● **DATASET CONTENT**:

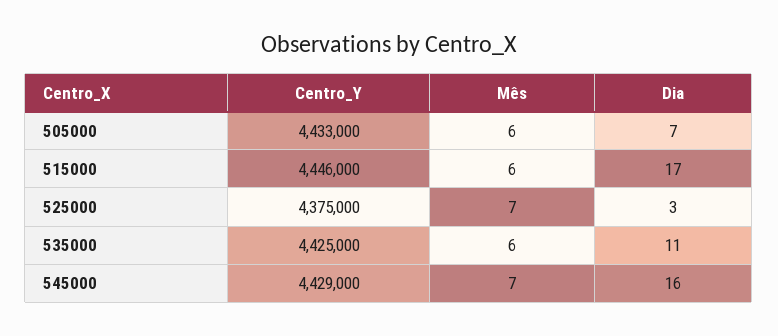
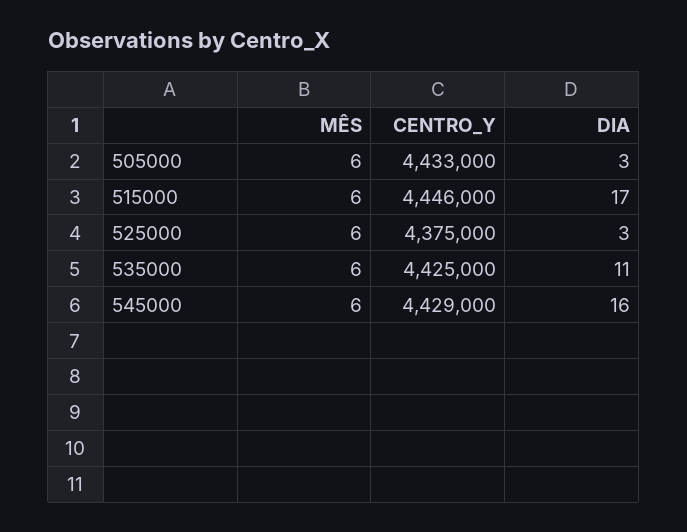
  {
    "Centro_Y": {
      "505000": 4433000,
      "515000": 4446000,
      "525000": 4375000,
      "535000": 4425000,
      "545000": 4429000
    },
    "Mês": {
      "505000": 6,
      "515000": 6,
-     "525000": 7,
+     "525000": 6,
      "535000": 6,
-     "545000": 7
+     "545000": 6
    },
    "Dia": {
-     "505000": 7,
+     "505000": 3,
      "515000": 17,
      "525000": 3,
      "535000": 11,
      "545000": 16
    }
  }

● **TASK DESCRIPTION**:
Whenever a picture appears in the listing, leave it out; copy everything else exactly.

● **EXERCISE SOLUTION**:
  {
    "Centro_Y": {
      "505000": 4433000,
      "515000": 4446000,
      "525000": 4375000,
      "535000": 4425000,
      "545000": 4429000
    },
    "Mês": {
      "505000": 6,
      "515000": 6,
-     "525000": 7,
+     "525000": 6,
      "535000": 6,
-     "545000": 7
+     "545000": 6
    },
    "Dia": {
-     "505000": 7,
+     "505000": 3,
      "515000": 17,
      "525000": 3,
      "535000": 11,
      "545000": 16
    }
  }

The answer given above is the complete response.